This pretty much sums up how my running has gone this week..
First off, I had to take Monday as a rest day (from running, at least)-as my legs were just spent from the weekend. As a result, I missed out on what was described by many as a very fun run…(though it may have been a good thing I skipped the ice cream…I sure as hell didn’t deserve it with 2 holiday dinners with the family that week.)
Speedwork on Tuesday was a disaster. The workout was on the Great Lawn Oval-3 x 1.02 miles, then 2 x .51 miles. Intensity?-“as hard as we can.” I was barely hanging on to half-marathon pace by the end of the mile repeats, and the half-miles weren’t much better. It was a very humid night, but jeez…it *is* mid-September, shouldn’t I be acclimated by now?
Then the LTR on Saturday. It did not go well for me at all. The irony? I was actually doing my job!! (Which was pacing the 9:30 group for 11 miles.) All the 9:30 pace leaders were broken up into 4 groups and I was with 2 others (who had done this before too.) I made it perfectly clear-I wanted to run 9:30s. Period. The first mile started off on pace. Then…deja vu of the last LTR. I began really struggling with the pace, and falling way behind the other 2 leaders and a good chunk of the group. The 2nd mile split looked too fast, and I yelled to the other runners that if they were ahead of me, they were going too fast-shocker, no one listened to me, not even the other pace leaders. The third mile sucked too and I was wondering if I was going to have to drop back to the 10’s for the next loop-as I could not keep the pace (not that there was anything wrong with having to drop back a group-but there were a lot of pace leaders for the 10’s and barely enough for the 9:30s) The third mile split was again too fast and by that time I had had enough. I yelled again that whoever is in front of me was going too fast-and that they should run ahead to the 9:00 pace group. Thankfully by this time, some other runners finally agreed with me and pulled it back. Shocker of shockers, we were right on pace for the remainder of the 6-mile loop.

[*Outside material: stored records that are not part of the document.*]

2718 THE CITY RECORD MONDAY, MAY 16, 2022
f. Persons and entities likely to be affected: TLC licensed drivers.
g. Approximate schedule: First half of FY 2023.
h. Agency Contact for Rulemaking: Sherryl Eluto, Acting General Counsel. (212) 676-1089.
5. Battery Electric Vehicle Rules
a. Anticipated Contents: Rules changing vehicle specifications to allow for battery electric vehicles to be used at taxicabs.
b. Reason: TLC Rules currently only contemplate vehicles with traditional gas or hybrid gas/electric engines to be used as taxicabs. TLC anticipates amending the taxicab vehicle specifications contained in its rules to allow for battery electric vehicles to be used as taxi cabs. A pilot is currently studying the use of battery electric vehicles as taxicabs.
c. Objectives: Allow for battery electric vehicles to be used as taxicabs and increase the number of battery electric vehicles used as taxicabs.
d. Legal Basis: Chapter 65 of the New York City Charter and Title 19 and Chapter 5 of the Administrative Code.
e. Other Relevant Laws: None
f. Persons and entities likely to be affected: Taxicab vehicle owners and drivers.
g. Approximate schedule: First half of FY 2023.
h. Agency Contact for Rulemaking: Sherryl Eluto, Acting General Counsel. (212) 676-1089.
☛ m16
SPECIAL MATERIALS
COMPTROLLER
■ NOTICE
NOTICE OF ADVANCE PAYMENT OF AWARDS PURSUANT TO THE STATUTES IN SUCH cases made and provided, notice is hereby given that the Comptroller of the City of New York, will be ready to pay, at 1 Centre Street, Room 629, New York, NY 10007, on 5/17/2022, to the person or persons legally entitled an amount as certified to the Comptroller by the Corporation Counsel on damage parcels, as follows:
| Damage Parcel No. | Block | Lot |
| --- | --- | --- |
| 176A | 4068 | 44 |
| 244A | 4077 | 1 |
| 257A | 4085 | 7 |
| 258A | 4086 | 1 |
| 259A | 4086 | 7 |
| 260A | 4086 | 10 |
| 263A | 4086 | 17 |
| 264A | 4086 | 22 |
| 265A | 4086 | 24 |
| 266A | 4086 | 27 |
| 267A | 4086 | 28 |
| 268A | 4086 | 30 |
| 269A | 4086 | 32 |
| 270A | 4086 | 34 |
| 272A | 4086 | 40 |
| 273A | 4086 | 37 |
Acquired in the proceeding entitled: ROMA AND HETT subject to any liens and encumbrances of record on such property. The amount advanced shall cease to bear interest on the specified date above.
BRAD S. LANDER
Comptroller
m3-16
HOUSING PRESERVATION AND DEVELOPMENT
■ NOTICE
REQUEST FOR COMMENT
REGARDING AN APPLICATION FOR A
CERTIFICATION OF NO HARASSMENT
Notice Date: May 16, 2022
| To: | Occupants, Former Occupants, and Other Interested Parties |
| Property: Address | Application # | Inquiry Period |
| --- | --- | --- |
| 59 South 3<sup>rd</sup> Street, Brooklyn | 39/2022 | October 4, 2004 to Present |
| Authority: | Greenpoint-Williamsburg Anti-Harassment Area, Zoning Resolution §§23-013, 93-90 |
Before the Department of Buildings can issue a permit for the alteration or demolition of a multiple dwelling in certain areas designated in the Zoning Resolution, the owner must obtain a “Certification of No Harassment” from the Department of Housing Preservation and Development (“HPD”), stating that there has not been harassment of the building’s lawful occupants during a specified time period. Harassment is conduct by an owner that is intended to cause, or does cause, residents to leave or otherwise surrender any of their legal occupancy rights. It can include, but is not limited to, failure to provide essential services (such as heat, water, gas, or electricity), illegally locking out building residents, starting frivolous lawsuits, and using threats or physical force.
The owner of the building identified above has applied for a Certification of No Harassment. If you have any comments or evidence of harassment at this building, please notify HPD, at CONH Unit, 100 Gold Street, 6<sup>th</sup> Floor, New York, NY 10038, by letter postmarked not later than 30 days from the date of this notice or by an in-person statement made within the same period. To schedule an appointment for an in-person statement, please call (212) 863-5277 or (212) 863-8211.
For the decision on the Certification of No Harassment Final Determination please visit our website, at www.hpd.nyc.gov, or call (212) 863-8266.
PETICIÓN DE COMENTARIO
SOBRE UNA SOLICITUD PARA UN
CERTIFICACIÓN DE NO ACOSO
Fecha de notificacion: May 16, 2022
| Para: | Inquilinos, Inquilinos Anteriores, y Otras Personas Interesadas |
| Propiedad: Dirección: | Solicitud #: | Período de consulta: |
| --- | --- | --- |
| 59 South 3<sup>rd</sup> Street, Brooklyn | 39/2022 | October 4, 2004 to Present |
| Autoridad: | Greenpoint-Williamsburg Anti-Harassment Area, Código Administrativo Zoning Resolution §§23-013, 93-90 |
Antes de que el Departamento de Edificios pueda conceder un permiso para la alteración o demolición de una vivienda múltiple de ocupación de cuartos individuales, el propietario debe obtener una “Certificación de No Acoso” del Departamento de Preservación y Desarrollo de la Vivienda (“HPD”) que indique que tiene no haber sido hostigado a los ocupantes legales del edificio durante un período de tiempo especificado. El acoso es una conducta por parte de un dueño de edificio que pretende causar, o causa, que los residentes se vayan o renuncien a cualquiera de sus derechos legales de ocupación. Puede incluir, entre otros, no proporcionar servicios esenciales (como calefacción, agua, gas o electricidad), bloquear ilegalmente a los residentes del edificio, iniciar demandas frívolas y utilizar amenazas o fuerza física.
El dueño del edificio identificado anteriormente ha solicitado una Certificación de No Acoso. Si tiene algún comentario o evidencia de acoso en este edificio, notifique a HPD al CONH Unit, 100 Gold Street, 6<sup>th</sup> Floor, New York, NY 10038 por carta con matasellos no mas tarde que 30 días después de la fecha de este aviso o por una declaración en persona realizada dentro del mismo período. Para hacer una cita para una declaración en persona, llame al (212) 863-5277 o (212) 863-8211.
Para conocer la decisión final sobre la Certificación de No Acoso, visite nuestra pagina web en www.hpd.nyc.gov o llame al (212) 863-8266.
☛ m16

However-the fact that the “rabbits” of the group ended 2 minutes before I did meant that they were departing for the 2nd loop just as I got to the transverse-so I had to tell the Flyers acting as marshalls that I couldn’t leave right away and explain the situation. I was told that “everyone’s going fast, they’re just excited, deal with it.” Sorry-but I don’t want to “deal with it.” If I wanted to run 9’s, I would have paced the 9 minute group. Plain and simple. And besides, these runners expect to run 9:30s and I’m sure will complain if the pace is too fast. Plus that made me feel that my efforts to do the job right and stay on pace just are not appreciated. For the 5-mile loop, I just waited for the next group of 9:30s to come in and joined up with them-thankfully, the group stayed together and on pace for this loop (or so we thought-all the mile markers had been taken away!), then I was done!!

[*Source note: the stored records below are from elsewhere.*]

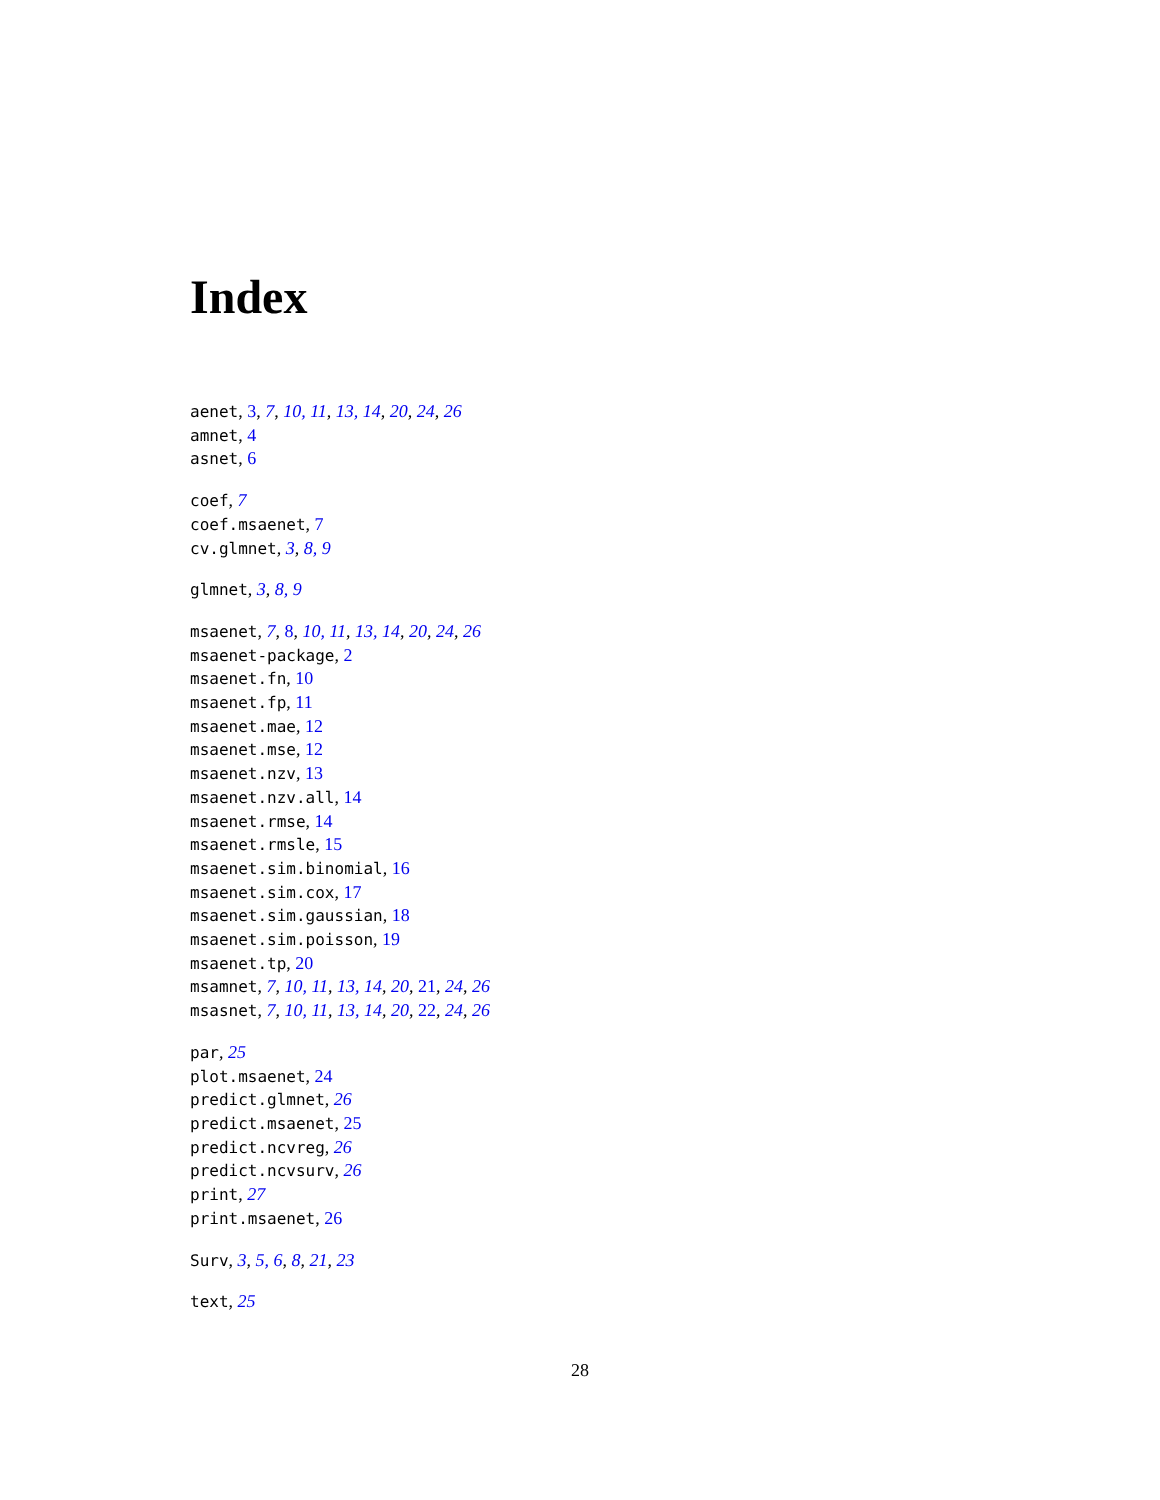Index
aenet, 3, 7, 10, 11, 13, 14, 20, 24, 26
amnet, 4
asnet, 6
coef, 7
coef.msaenet, 7
cv.glmnet, 3, 8, 9
glmnet, 3, 8, 9
msaenet, 7, 8, 10, 11, 13, 14, 20, 24, 26
msaenet-package, 2
msaenet.fn, 10
msaenet.fp, 11
msaenet.mae, 12
msaenet.mse, 12
msaenet.nzv, 13
msaenet.nzv.all, 14
msaenet.rmse, 14
msaenet.rmsle, 15
msaenet.sim.binomial, 16
msaenet.sim.cox, 17
msaenet.sim.gaussian, 18
msaenet.sim.poisson, 19
msaenet.tp, 20
msamnet, 7, 10, 11, 13, 14, 20, 21, 24, 26
msasnet, 7, 10, 11, 13, 14, 20, 22, 24, 26
par, 25
plot.msaenet, 24
predict.glmnet, 26
predict.msaenet, 25
predict.ncvreg, 26
predict.ncvsurv, 26
print, 27
print.msaenet, 26
Surv, 3, 5, 6, 8, 21, 23
text, 25
28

(Just an FYI-i know-especially for the “newbies”-that pace leading isnt the easiest thing. It took me a couple of LTR’s to get it down, but once I did, things were fine!)
This run was a big ego-crusher…again, if 9-9:15ish miles gave me trouble, then how do I ever expect to run a good half next week? And 3 years ago, 9-9:15 miles would have been considered easy…I wish I had those days back.

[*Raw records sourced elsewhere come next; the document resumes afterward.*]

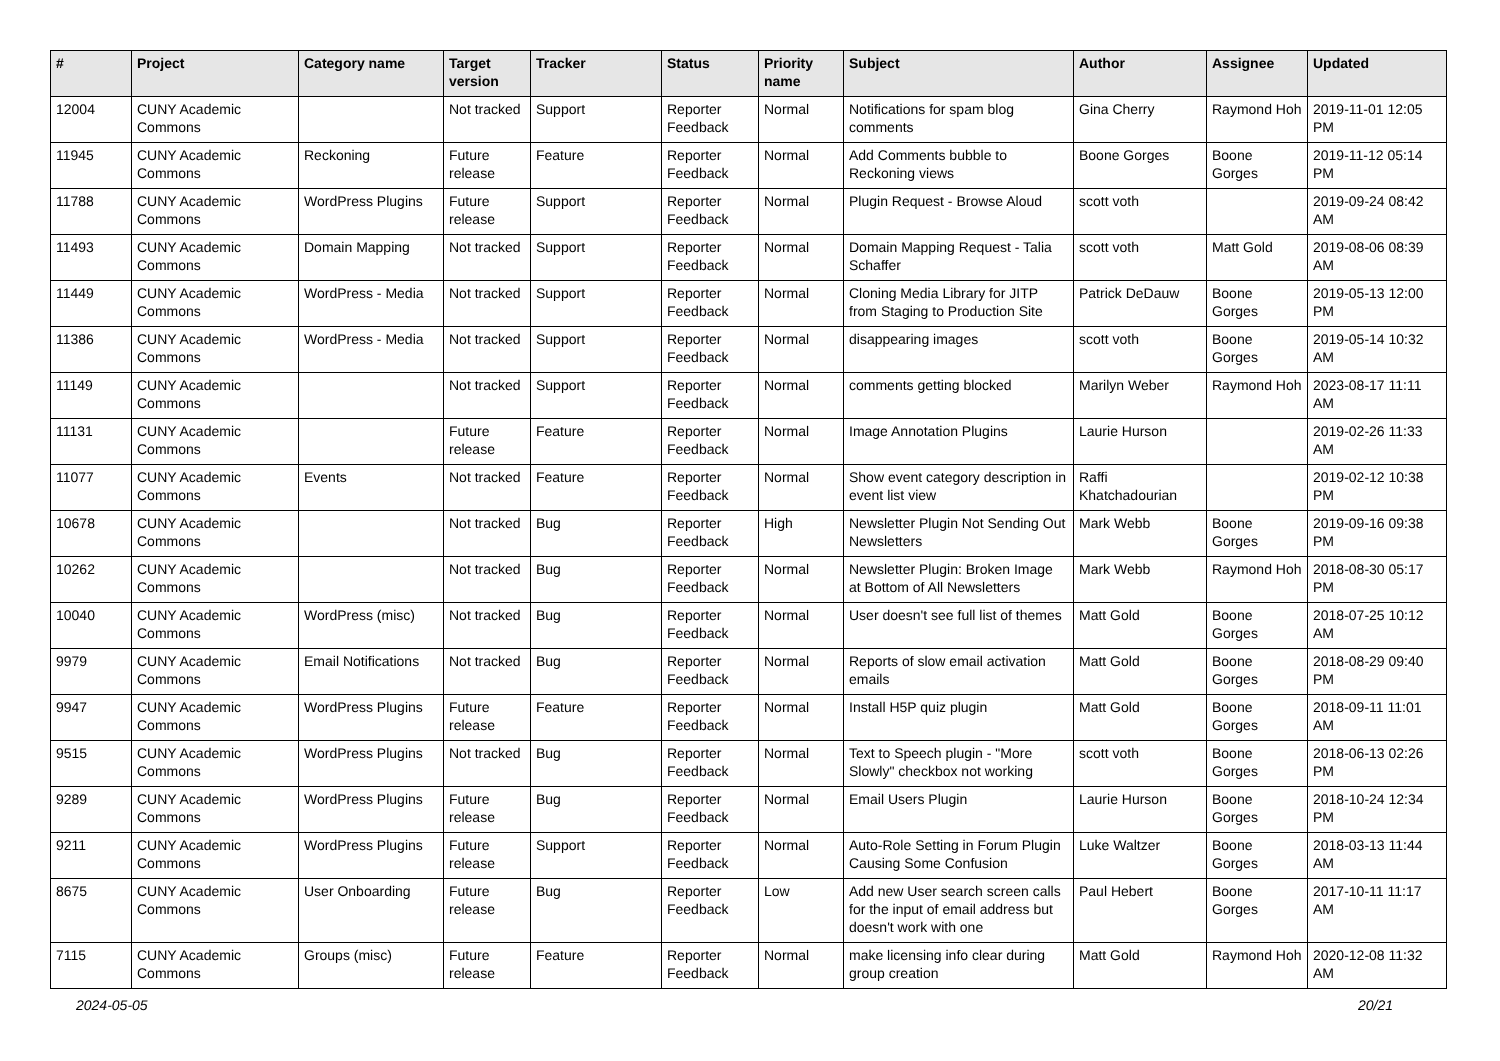| # | Project | Category name | Target version | Tracker | Status | Priority name | Subject | Author | Assignee | Updated |
| --- | --- | --- | --- | --- | --- | --- | --- | --- | --- | --- |
| 12004 | CUNY Academic Commons | | Not tracked | Support | Reporter Feedback | Normal | Notifications for spam blog comments | Gina Cherry | Raymond Hoh | 2019-11-01 12:05 PM |
| 11945 | CUNY Academic Commons | Reckoning | Future release | Feature | Reporter Feedback | Normal | Add Comments bubble to Reckoning views | Boone Gorges | Boone Gorges | 2019-11-12 05:14 PM |
| 11788 | CUNY Academic Commons | WordPress Plugins | Future release | Support | Reporter Feedback | Normal | Plugin Request - Browse Aloud | scott voth | | 2019-09-24 08:42 AM |
| 11493 | CUNY Academic Commons | Domain Mapping | Not tracked | Support | Reporter Feedback | Normal | Domain Mapping Request - Talia Schaffer | scott voth | Matt Gold | 2019-08-06 08:39 AM |
| 11449 | CUNY Academic Commons | WordPress - Media | Not tracked | Support | Reporter Feedback | Normal | Cloning Media Library for JITP from Staging to Production Site | Patrick DeDauw | Boone Gorges | 2019-05-13 12:00 PM |
| 11386 | CUNY Academic Commons | WordPress - Media | Not tracked | Support | Reporter Feedback | Normal | disappearing images | scott voth | Boone Gorges | 2019-05-14 10:32 AM |
| 11149 | CUNY Academic Commons | | Not tracked | Support | Reporter Feedback | Normal | comments getting blocked | Marilyn Weber | Raymond Hoh | 2023-08-17 11:11 AM |
| 11131 | CUNY Academic Commons | | Future release | Feature | Reporter Feedback | Normal | Image Annotation Plugins | Laurie Hurson | | 2019-02-26 11:33 AM |
| 11077 | CUNY Academic Commons | Events | Not tracked | Feature | Reporter Feedback | Normal | Show event category description in event list view | Raffi Khatchadourian | | 2019-02-12 10:38 PM |
| 10678 | CUNY Academic Commons | | Not tracked | Bug | Reporter Feedback | High | Newsletter Plugin Not Sending Out Newsletters | Mark Webb | Boone Gorges | 2019-09-16 09:38 PM |
| 10262 | CUNY Academic Commons | | Not tracked | Bug | Reporter Feedback | Normal | Newsletter Plugin: Broken Image at Bottom of All Newsletters | Mark Webb | Raymond Hoh | 2018-08-30 05:17 PM |
| 10040 | CUNY Academic Commons | WordPress (misc) | Not tracked | Bug | Reporter Feedback | Normal | User doesn't see full list of themes | Matt Gold | Boone Gorges | 2018-07-25 10:12 AM |
| 9979 | CUNY Academic Commons | Email Notifications | Not tracked | Bug | Reporter Feedback | Normal | Reports of slow email activation emails | Matt Gold | Boone Gorges | 2018-08-29 09:40 PM |
| 9947 | CUNY Academic Commons | WordPress Plugins | Future release | Feature | Reporter Feedback | Normal | Install H5P quiz plugin | Matt Gold | Boone Gorges | 2018-09-11 11:01 AM |
| 9515 | CUNY Academic Commons | WordPress Plugins | Not tracked | Bug | Reporter Feedback | Normal | Text to Speech plugin - "More Slowly" checkbox not working | scott voth | Boone Gorges | 2018-06-13 02:26 PM |
| 9289 | CUNY Academic Commons | WordPress Plugins | Future release | Bug | Reporter Feedback | Normal | Email Users Plugin | Laurie Hurson | Boone Gorges | 2018-10-24 12:34 PM |
| 9211 | CUNY Academic Commons | WordPress Plugins | Future release | Support | Reporter Feedback | Normal | Auto-Role Setting in Forum Plugin Causing Some Confusion | Luke Waltzer | Boone Gorges | 2018-03-13 11:44 AM |
| 8675 | CUNY Academic Commons | User Onboarding | Future release | Bug | Reporter Feedback | Low | Add new User search screen calls for the input of email address but doesn't work with one | Paul Hebert | Boone Gorges | 2017-10-11 11:17 AM |
| 7115 | CUNY Academic Commons | Groups (misc) | Future release | Feature | Reporter Feedback | Normal | make licensing info clear during group creation | Matt Gold | Raymond Hoh | 2020-12-08 11:32 AM |
2024-05-05 20/21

Well that was the “down,” the “out” is that I am sorta feeling on the outs with my running club. I feel like I am missing out on so much, running-wise…I can’t do most of the group runs, because I am too damn slow and I just cannot hold on to the pace. Back when BCG used to co-lead the Thursday night runs, at least I knew she and I would stick together-but she is back in Chicago. I’m not training for a marathon, so I have no need to do 18-20 milers out of town on the weekends-but it seems like the majority of the club is in marathon training. I do what I can, but I still feel a little left out. Kind of makes me wonder-where is my place?